→ ASSIGNED TASK 1
Return the passage of the ExtremeML performance thread that opens with the words containing "just a suggestion: would" and closes with "takes time ?".
→ ASSIGNED TASK 2
In the ExtremeML performance thread, why does Thibaut suggest using a profiler? Answer in one to three sentences.

→ TEXT BLOCK

#####

It would be interesting to see a performance comparison between the two approaches. If your comparison reveals a significant potential gain, I would be happy to look at extending ExtremeML with some kind of bulk insert method, that bypasses all the individual steps.

However, it is also worth noting that some other users of the SDK have experienced severe performance and memory consumption problems:

http://social.msdn.microsoft.com/Forums/en-US/oxmlsdk/thread/1d93e595-2436-47e1-96d9-1cdf14dc52d3/

http://blog.goyello.com/2009/08/25/read-before-using-it-open-xml-sdk-performance-analysis/

 

 

Feb 18, 2010 at 9:25 AM

Hello,

tedvz wrote:This sample is strictly writing out 5,000 records of the same thing - obviously this is just a test snippet - I will be writing out different values in the real world.  But, I'm finding that writing 2,000 rows is very very slow ... It would take hours to save out a mere 250,000 rows.Is there a different approach I could be using that would achieve usable results?  Or, do I need to go back to using the core OpenXML API's?

just a suggestion: would you be able to use a profiler (like http://www.jetbrains.com/profiler/, free trial for 10 days) to get a better idea of what takes time ?

cheers,

-- Thibaut

 

Coordinator
Feb 18, 2010 at 10:04 AM

Thanks Thibaut - that's definitely the quickest way to pinpoint the source of the problem.

Apr 26, 2010 at 9:30 PM

I'm also very excited about ExtremeML and the power it offers! I'm running into the same issues that tedvz is with exporting rather large ADO.NET datasets to Excel. In my case I am dealing with 300 + columns, and only 1000 rows, needless to say a nice chunk of data. Below is the snippet I've come up with (utilizing the bare bones OpenXML API's) to achive a Fast Load using a Sql Data Reader. It would be awesome for ExtremeML to offer a "Fast Load" option, assuming the known risks of column ordinals.

#####

(Stored items from a collection)
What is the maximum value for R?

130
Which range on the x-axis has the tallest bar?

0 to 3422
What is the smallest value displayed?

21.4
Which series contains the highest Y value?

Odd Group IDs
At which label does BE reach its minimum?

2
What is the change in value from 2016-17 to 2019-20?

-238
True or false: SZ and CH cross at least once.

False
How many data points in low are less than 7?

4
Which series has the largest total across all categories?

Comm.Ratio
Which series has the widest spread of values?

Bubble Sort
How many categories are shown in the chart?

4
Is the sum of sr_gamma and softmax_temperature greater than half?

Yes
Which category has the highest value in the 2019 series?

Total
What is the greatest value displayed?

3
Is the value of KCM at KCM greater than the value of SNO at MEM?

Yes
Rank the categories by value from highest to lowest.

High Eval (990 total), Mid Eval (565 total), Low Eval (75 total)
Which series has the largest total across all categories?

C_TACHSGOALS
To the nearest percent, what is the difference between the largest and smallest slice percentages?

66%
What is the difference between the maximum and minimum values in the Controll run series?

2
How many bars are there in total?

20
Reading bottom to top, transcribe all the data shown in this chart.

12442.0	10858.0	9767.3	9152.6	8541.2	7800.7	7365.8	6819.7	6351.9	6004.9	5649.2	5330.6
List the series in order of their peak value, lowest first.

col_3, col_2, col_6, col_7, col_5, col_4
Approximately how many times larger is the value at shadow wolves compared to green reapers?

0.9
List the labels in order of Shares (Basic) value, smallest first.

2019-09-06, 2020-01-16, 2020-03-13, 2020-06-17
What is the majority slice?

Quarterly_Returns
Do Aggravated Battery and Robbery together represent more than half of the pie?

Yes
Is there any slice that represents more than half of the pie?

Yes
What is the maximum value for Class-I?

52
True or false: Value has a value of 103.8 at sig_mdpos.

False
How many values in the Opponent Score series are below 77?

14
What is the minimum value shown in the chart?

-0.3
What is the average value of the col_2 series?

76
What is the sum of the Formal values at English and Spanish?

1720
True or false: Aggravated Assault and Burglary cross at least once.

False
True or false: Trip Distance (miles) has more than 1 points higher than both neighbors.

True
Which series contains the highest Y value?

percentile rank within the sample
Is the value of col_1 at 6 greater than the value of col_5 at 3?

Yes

#####

→ EXERCISE ANSWER 1
just a suggestion: would you be able to use a profiler (like http://www.jetbrains.com/profiler/, free trial for 10 days) to get a better idea of what takes time ?

→ EXERCISE ANSWER 2
He suggests it to get a better idea of what takes time when writing rows is very slow. The coordinator agrees that it is the quickest way to pinpoint the source of the problem.